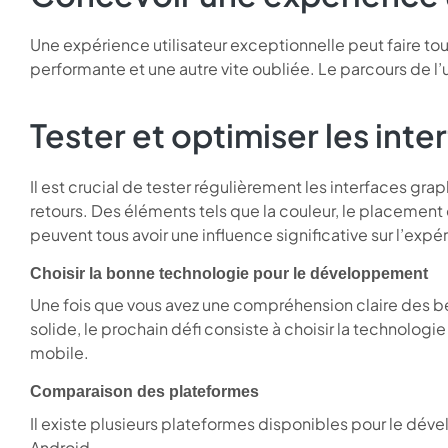
Une expérience utilisateur exceptionnelle peut faire to
performante et une autre vite oubliée. Le parcours de l’uti
Tester et optimiser les int
Il est crucial de tester régulièrement les interfaces gra
retours. Des éléments tels que la couleur, le placement d
peuvent tous avoir une influence significative sur l’expér
Choisir la bonne technologie pour le développement
Une fois que vous avez une compréhension claire des be
solide, le prochain défi consiste à choisir la technolo
mobile.
Comparaison des plateformes
Il existe plusieurs plateformes disponibles pour le d
Android.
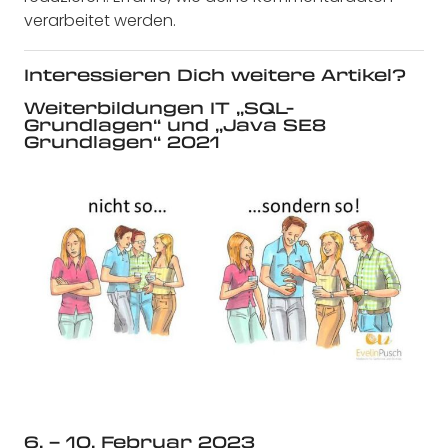
verarbeitet werden.
Interessieren Dich weitere Artikel?
Weiterbildungen IT „SQL-
Grundlagen“ und „Java SE8
Grundlagen“ 2021
6. – 10. Februar 2023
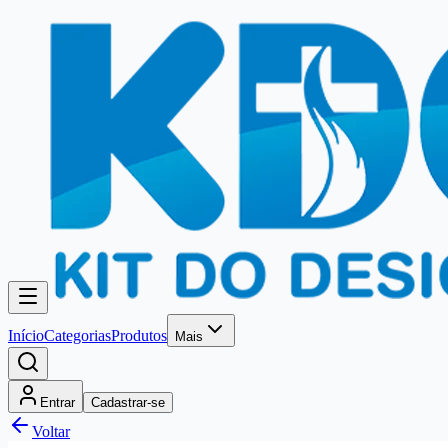
Início
Categorias
Produtos
Mais
Entrar
Cadastrar-se
Voltar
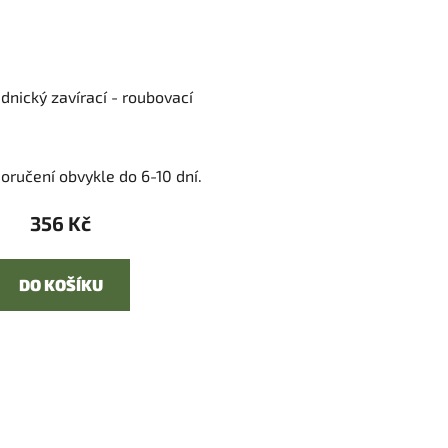
dnický zavírací - roubovací
oručení obvykle do 6-10 dní.
356 Kč
DO KOŠÍKU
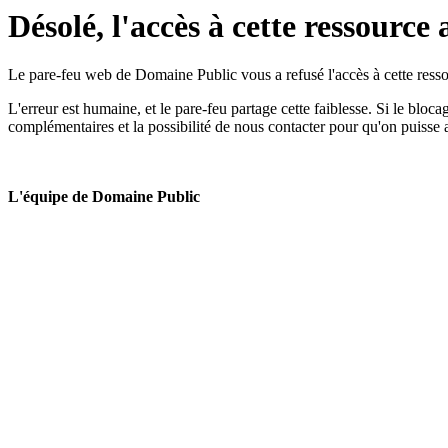
Désolé, l'accès à cette ressource 
Le pare-feu web de Domaine Public vous a refusé l'accès à cette ressou
L'erreur est humaine, et le pare-feu partage cette faiblesse. Si le bloc
complémentaires et la possibilité de nous contacter pour qu'on puisse 
L'équipe de Domaine Public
· · · · ·
Show every line from the entries above in which the word "pare" appears.

# [Task answer]
Le pare-feu web de Domaine Public vous a refusé l'accès à cette ressou
L'erreur est humaine, et le pare-feu partage cette faiblesse. Si le bloc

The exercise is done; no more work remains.